» **DOCUMENT PASSAGE**:
================================

The paper tackled the problem of self-attention networks being limited in processing hierarchical formal languages by proving they can handle bounded-depth versions, such as Dyck_{k,D}, with constructed networks achieving near-perfect accuracy in experiments.

Despite their impressive performance in NLP, self-attention networks were recently proved to be limited for processing formal languages with hierarchical structure, such as $\mathsf{Dyck}_k$, the language consisting of well-nested parentheses of $k$ types. This suggested that natural language can be approximated well with models that are too weak for formal languages, or that the role of hierarchy and recursion in natural language might be limited. We qualify this implication by proving that self-attention networks can process $\mathsf{Dyck}_{k, D}$, the subset of $\mathsf{Dyck}_{k}$ with depth bounded by $D$, which arguably better captures the bounded hierarchical structure of natural language. Specifically, we construct a hard-attention network with $D+1$ layers and $O(\log k)$ memory size (per token per layer) that recognizes $\mathsf{Dyck}_{k, D}$, and a soft-attention network with two layers and $O(\log k)$ memory size that generates $\mathsf{Dyck}_{k, D}$. Experiments show that self-attention networks trained on $\mathsf{Dyck}_{k, D}$ generalize to longer inputs with near-perfect accuracy, and also verify the theoretical memory advantage of self-attention networks over recurrent networks.

================================

» **PROBLEM SET**:
[A] Answer these questions from the self-attention abstract:
(i) What does the language Dyck_k consist of?
(ii) How many layers does the constructed hard-attention network have?
(iii) Over what kind of network do the experiments verify a memory advantage for self-attention networks?
[B] List every kind of network that the self-attention abstract names.
[C] Reproduce word for word the stretch of the self-attention abstract from "The paper tackled" through "accuracy in experiments.".
The listing that comes next has no connection to the self-attention abstract.

» **GIVEN INFORMATION**:

================================

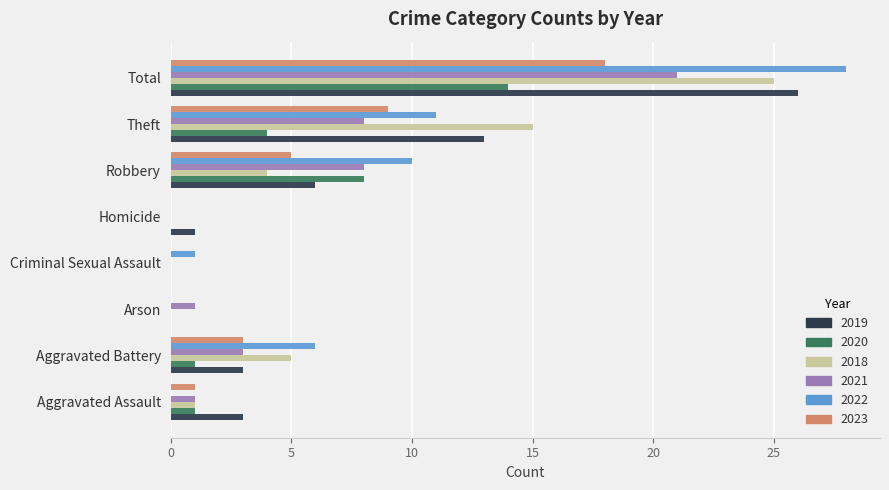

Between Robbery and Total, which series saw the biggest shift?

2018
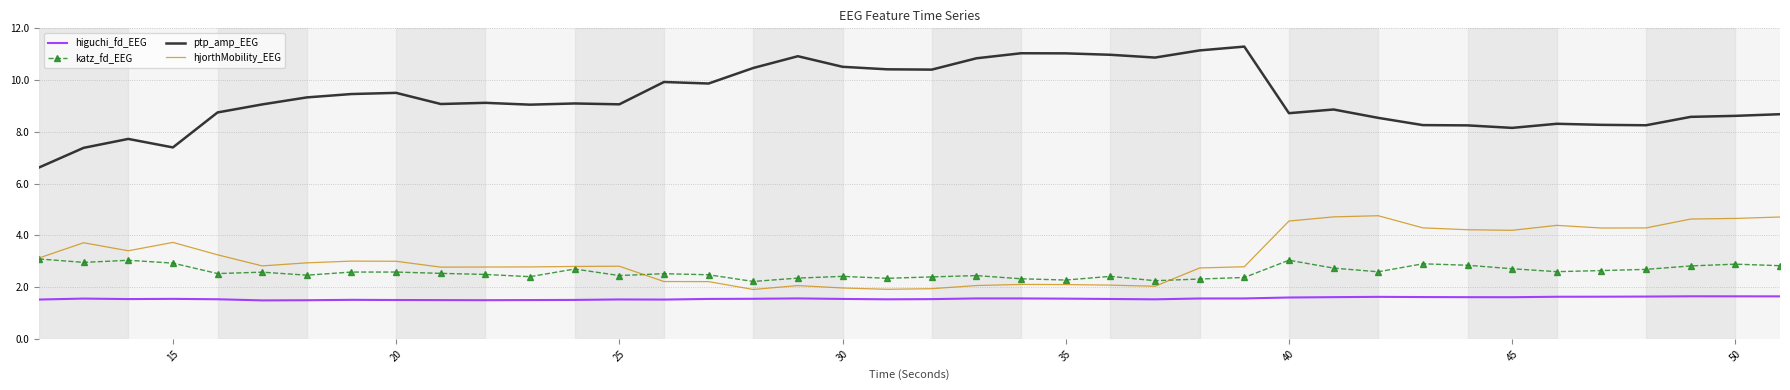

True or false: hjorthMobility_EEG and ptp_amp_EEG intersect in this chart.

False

================================

» **ANSWER SECTION**:
[A]
(i) Well-nested parentheses of k types.
(ii) D+1 layers.
(iii) Recurrent networks.

[B]
- Self-attention networks
- Hard-attention network
- Soft-attention network
- Recurrent networks

[C]
The paper tackled the problem of self-attention networks being limited in processing hierarchical formal languages by proving they can handle bounded-depth versions, such as Dyck_{k,D}, with constructed networks achieving near-perfect accuracy in experiments.